--- Input data Enclosed Below ---

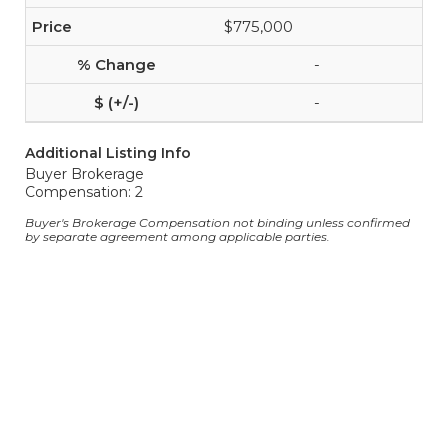
$775,000
-
-
Additional Listing Info
Buyer Brokerage
Compensation: 2
Buyer's Brokerage Compensation not binding unless confirmed
by separate agreement among applicable parties.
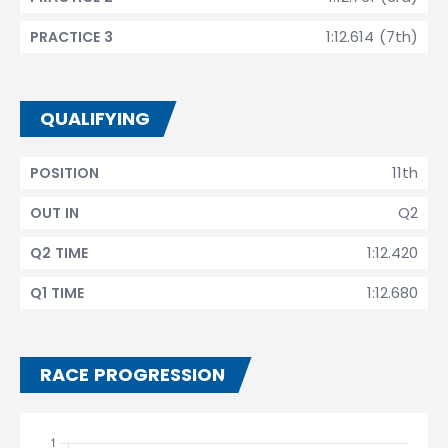
1:12.614 (7th)
PRACTICE 3
QUALIFYING
11th
POSITION
Q2
OUT IN
1:12.420
Q2 TIME
1:12.680
Q1 TIME
RACE PROGRESSION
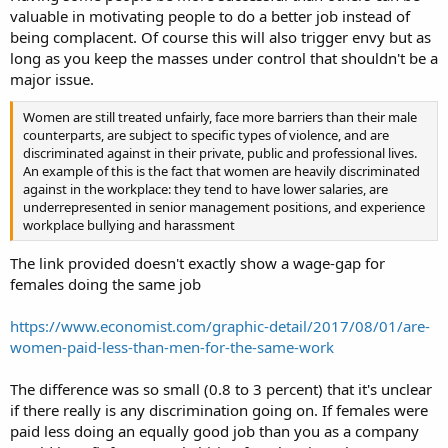
valuable in motivating people to do a better job instead of
being complacent. Of course this will also trigger envy but as
long as you keep the masses under control that shouldn't be a
major issue.
Women are still treated unfairly, face more barriers than their male
counterparts, are subject to specific types of violence, and are
discriminated against in their private, public and professional lives.
An example of this is the fact that women are heavily discriminated
against in the workplace: they tend to have lower salaries, are
underrepresented in senior management positions, and experience
workplace bullying and harassment
The link provided doesn't exactly show a wage-gap for
females doing the same job
https://www.economist.com/graphic-detail/2017/08/01/are-
women-paid-less-than-men-for-the-same-work
The difference was so small (0.8 to 3 percent) that it's unclear
if there really is any discrimination going on. If females were
paid less doing an equally good job than you as a company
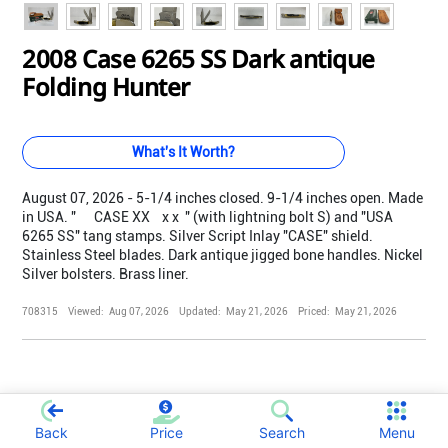
2008 Case 6265 SS Dark antique
Folding Hunter
What's It Worth?
August 07, 2026 - 5-1/4 inches closed. 9-1/4 inches open. Made
in USA. " CASE XX x x " (with lightning bolt S) and "USA
6265 SS" tang stamps. Silver Script Inlay "CASE" shield.
Stainless Steel blades. Dark antique jigged bone handles. Nickel
Silver bolsters. Brass liner.
708315
Viewed:
Aug 07, 2026
Updated:
May 21, 2026
Priced:
May 21, 2026
Back
Price
Search
Menu
;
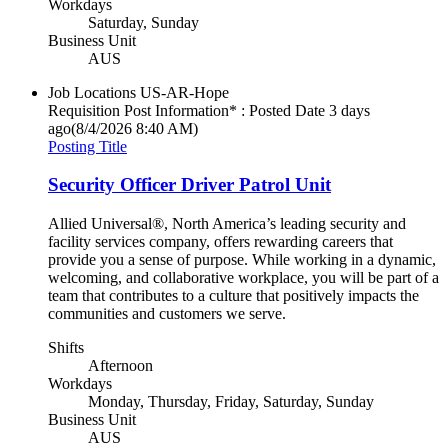
Workdays
Saturday, Sunday
Business Unit
AUS
Job Locations
US-AR-Hope
Requisition Post Information* : Posted Date
3 days
ago
(8/4/2026 8:40 AM)
Posting Title
Security Officer Driver Patrol Unit
Allied Universal®, North America’s leading security and
facility services company, offers rewarding careers that
provide you a sense of purpose. While working in a dynamic,
welcoming, and collaborative workplace, you will be part of a
team that contributes to a culture that positively impacts the
communities and customers we serve.
Shifts
Afternoon
Workdays
Monday, Thursday, Friday, Saturday, Sunday
Business Unit
AUS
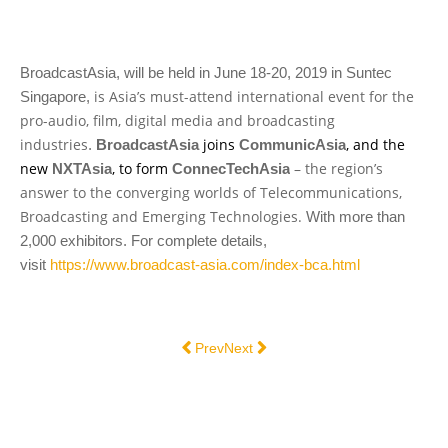
BroadcastAsia, will be held in June 18-20, 2019 in Suntec
is Asia’s must-attend international event for the
Singapore,
pro-audio, film, digital media and broadcasting
industries
joins
, and the
.
BroadcastAsia
CommunicAsia
new
, to form
– the region’s
NXTAsia
ConnecTechAsia
answer to the converging worlds of Telecommunications,
Broadcasting and Emerging Technologies.
With more than
2,000 exhibitors. For complete details,
visit
https://www.broadcast-asia.com/index-bca.html
Previous article: DTS INTERNATIONAL
Next article: DTS @ CABSAT 2015
Prev
Next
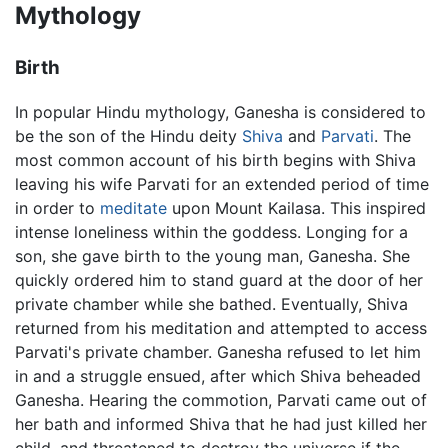
Mythology
Birth
In popular Hindu mythology, Ganesha is considered to
be the son of the Hindu deity
Shiva
and
Parvati
. The
most common account of his birth begins with Shiva
leaving his wife Parvati for an extended period of time
in order to
meditate
upon Mount Kailasa. This inspired
intense loneliness within the goddess. Longing for a
son, she gave birth to the young man, Ganesha. She
quickly ordered him to stand guard at the door of her
private chamber while she bathed. Eventually, Shiva
returned from his meditation and attempted to access
Parvati's private chamber. Ganesha refused to let him
in and a struggle ensued, after which Shiva beheaded
Ganesha. Hearing the commotion, Parvati came out of
her bath and informed Shiva that he had just killed her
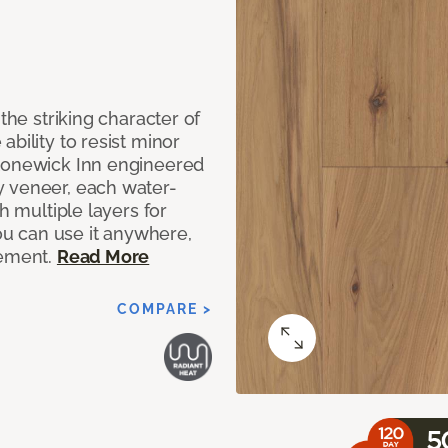
the striking character of
bility to resist minor
Stonewick Inn engineered
y veneer, each water-
h multiple layers for
you can use it anywhere,
sement.
Read More
COMPARE >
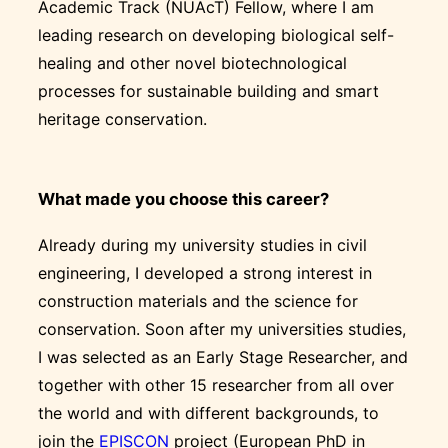
Academic Track (NUAcT) Fellow, where I am
leading research on developing biological self-
healing and other novel biotechnological
processes for sustainable building and smart
heritage conservation.
What made you choose this career?
Already during my university studies in civil
engineering, I developed a strong interest in
construction materials and the science for
conservation. Soon after my universities studies,
I was selected as an Early Stage Researcher, and
together with other 15 researcher from all over
the world and with different backgrounds, to
join the
EPISCON
project (European PhD in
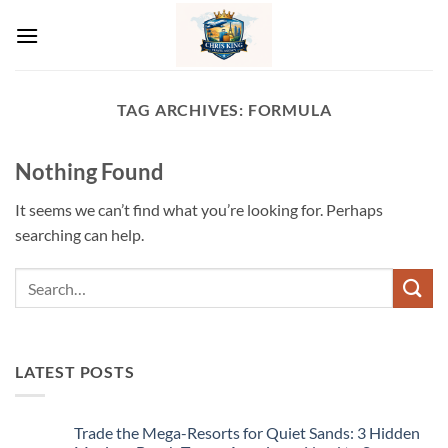
Skip
to
content
TAG ARCHIVES:
FORMULA
Nothing Found
It seems we can’t find what you’re looking for. Perhaps
searching can help.
LATEST POSTS
Trade the Mega-Resorts for Quiet Sands: 3 Hidden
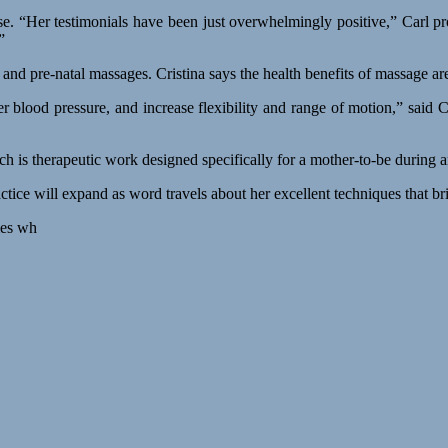
nse. “Her testimonials have been just overwhelmingly positive,” Carl 
”
s, and pre-natal massages. Cristina says the health benefits of massage a
r blood pressure, and increase flexibility and range of motion,” said 
ich is therapeutic work designed specifically for a mother-to-be during
actice will expand as word travels about her excellent techniques that bri
mes wh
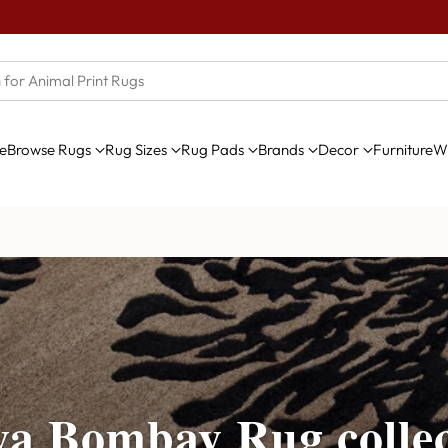
e
Browse Rugs
Rug Sizes
Rug Pads
Brands
Decor
Furniture
Wi
ya Bombay Rug collec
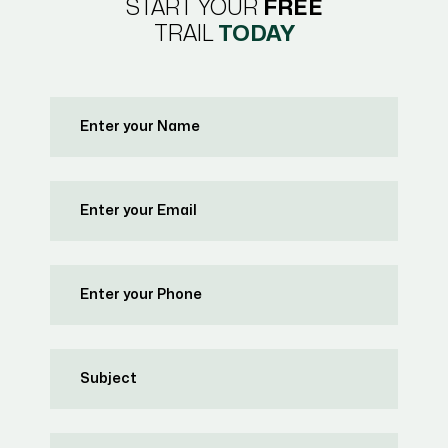
START YOUR
FREE
TRAIL
TODAY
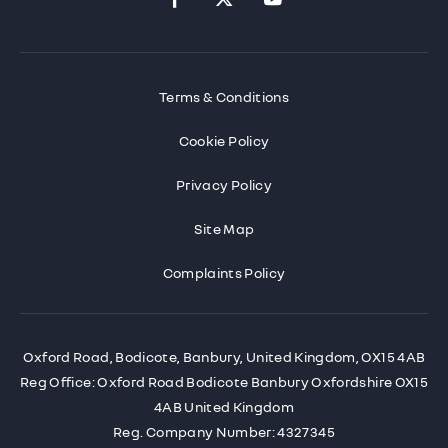
Terms & Conditions
Cookie Policy
Privacy Policy
Site Map
Complaints Policy
Oxford Road, Bodicote, Banbury, United Kingdom, OX15 4AB
Reg Office:
Oxford Road Bodicote Banbury Oxfordshire OX15
4AB United Kingdom
Reg. Company Number:
4327345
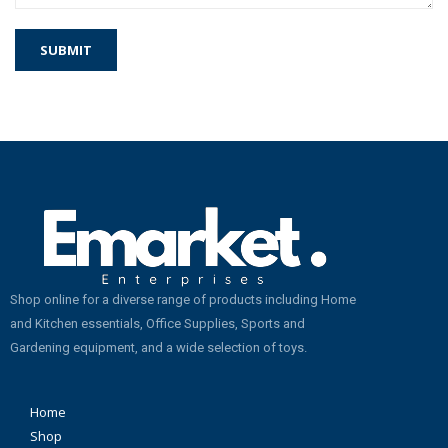
Shop online for a diverse range of products including Home
and Kitchen essentials, Office Supplies, Sports and
Gardening equipment, and a wide selection of toys.
Home
Shop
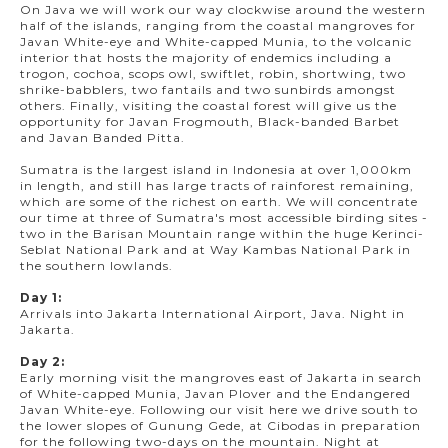
On Java we will work our way clockwise around the western
half of the islands, ranging from the coastal mangroves for
Javan White-eye and White-capped Munia, to the volcanic
interior that hosts the majority of endemics including a
trogon, cochoa, scops owl, swiftlet, robin, shortwing, two
shrike-babblers, two fantails and two sunbirds amongst
others. Finally, visiting the coastal forest will give us the
opportunity for Javan Frogmouth, Black-banded Barbet
and Javan Banded Pitta.
Sumatra is the largest island in Indonesia at over 1,000km
in length, and still has large tracts of rainforest remaining,
which are some of the richest on earth. We will concentrate
our time at three of Sumatra's most accessible birding sites -
two in the Barisan Mountain range within the huge Kerinci-
Seblat National Park and at Way Kambas National Park in
the southern lowlands.
Day 1:
Arrivals into Jakarta International Airport, Java. Night in
Jakarta.
Day 2:
Early morning visit the mangroves east of Jakarta in search
of White-capped Munia, Javan Plover and the Endangered
Javan White-eye. Following our visit here we drive south to
the lower slopes of Gunung Gede, at Cibodas in preparation
for the following two-days on the mountain. Night at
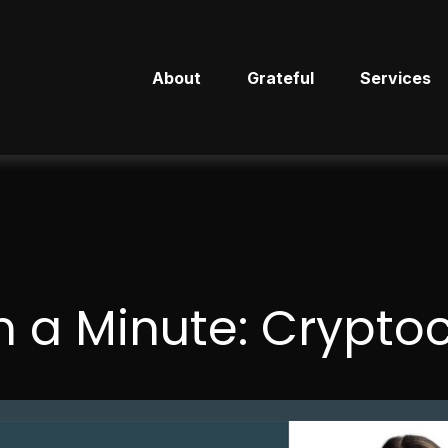
About
Grateful
Services
n a Minute: Crypto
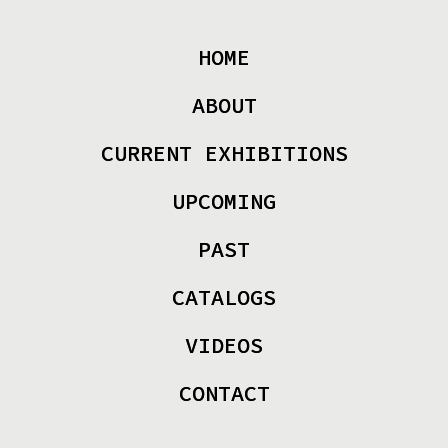
HOME
ABOUT
CURRENT EXHIBITIONS
UPCOMING
PAST
CATALOGS
VIDEOS
CONTACT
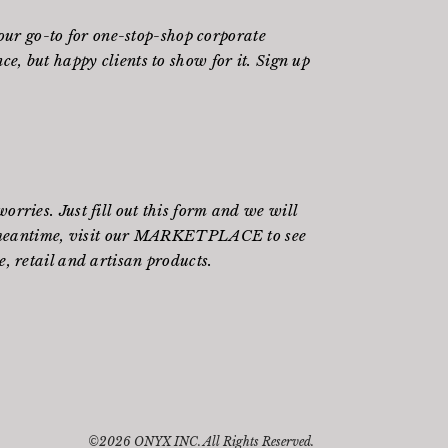
ur go-to for one-stop-shop corporate
e, but happy clients to show for it. Sign up
rries. Just fill out
this form
and we will
meantime, visit our
MARKETPLACE
to see
, retail and artisan products.
©2026 ONYX INC. All Rights Reserved.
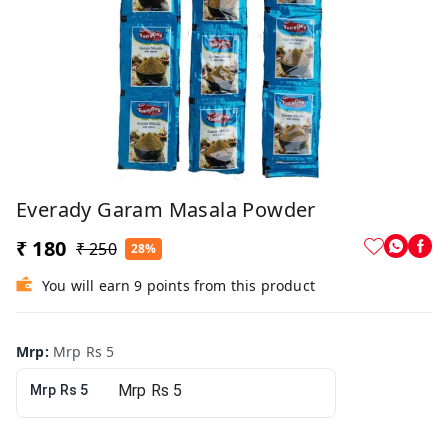
Everady Garam Masala Powder
₹ 180
₹ 250
28%
You will earn 9 points from this product
Mrp
:
Mrp Rs 5
Mrp Rs 5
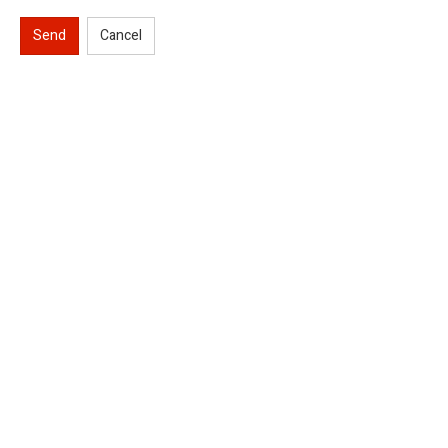
Send
Cancel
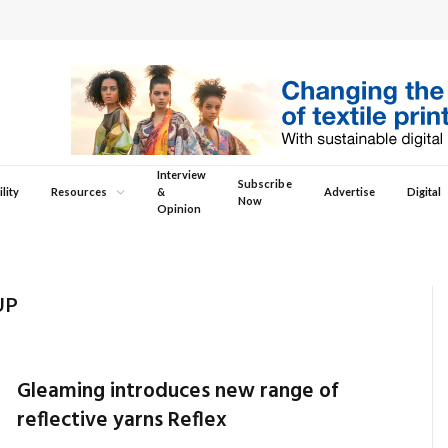
Interview
Subscribe
lity
Resources
&
Advertise
Digital
Now
Opinion
UP
Gleaming introduces new range of
reflective yarns Reflex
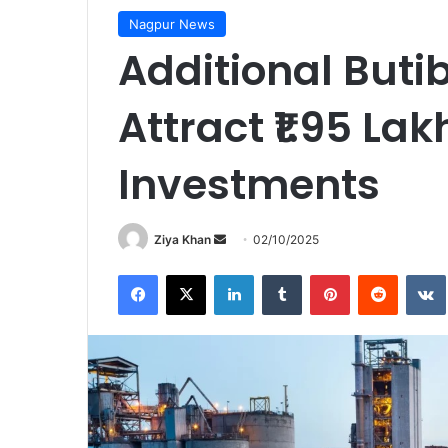
Nagpur News
Additional Buti
Attract ₹1.95 Lak
Investments
Send
Ziya Khan
02/10/2025
an
Facebook
X
LinkedIn
Tumblr
Pinterest
Reddit
email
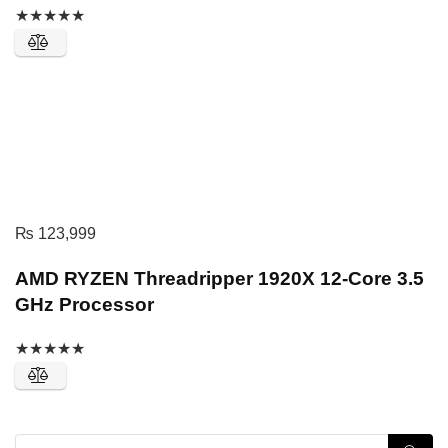
★
★
★
★
★
₨
123,999
AMD RYZEN Threadripper 1920X 12-Core 3.5
GHz Processor
★
★
★
★
★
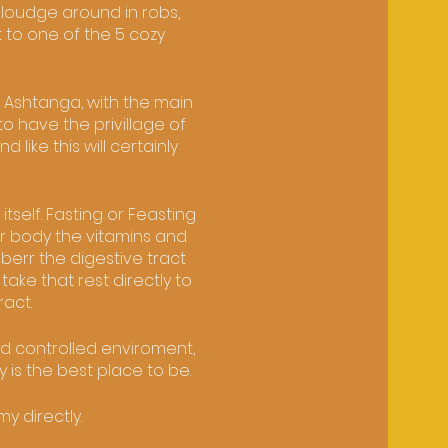
 loudge around in robs,
 to one of the 5 cozy
 Ashtanga, with the main
o have the privillage of
ike this will certainly
tself. Fasting or Feasting
ur body the vitamins and
berr the digestive tract
take that rest directly to
ract.
nd controlled enviroment,
y is the best place to be.
y directly.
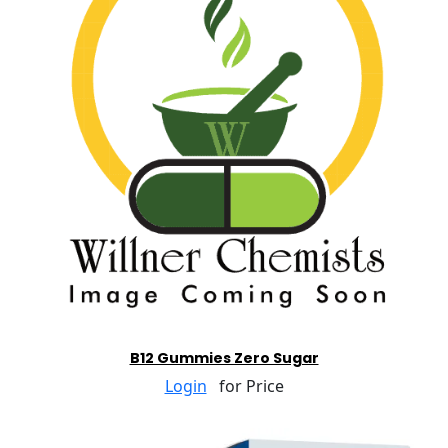
B12 Gummies Zero Sugar
Login
for Price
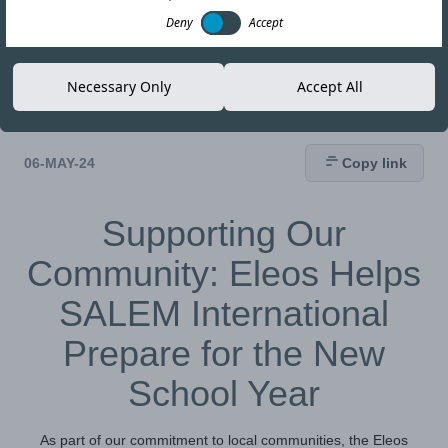
Deny
Accept
Necessary Only
Accept All
06-MAY-24
Copy link
Supporting Our
Community: Eleos Helps
SALEM International
Prepare for the New
School Year
As part of our commitment to local communities, the Eleos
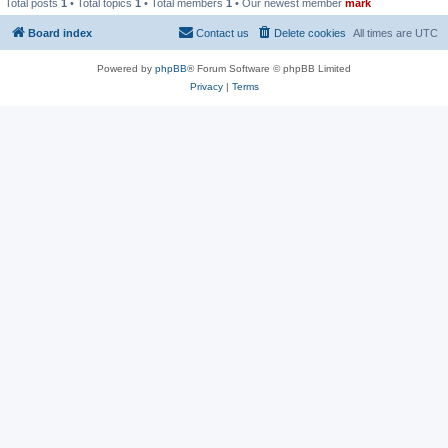
Total posts
1
• Total topics
1
• Total members
1
• Our newest member
mark
Board index
Contact us
Delete cookies
All times are
UTC
Powered by
phpBB
® Forum Software © phpBB Limited
Privacy
|
Terms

--- End of Enclosed Input data ---

* _Your assignment_: Rewrite everything from the start of the data down through the line containing "RACE PROGRESSION", swapping "POSITION" for "PLACE" and changing nothing else. Leave the pictures out.

* _Your response_:
$775,000
-
-
Additional Listing Info
Buyer Brokerage
Compensation: 2
Buyer's Brokerage Compensation not binding unless confirmed
by separate agreement among applicable parties.
1:12.614 (7th)
PRACTICE 3
QUALIFYING
11th
PLACE
Q2
OUT IN
1:12.420
Q2 TIME
1:12.680
Q1 TIME
RACE PROGRESSION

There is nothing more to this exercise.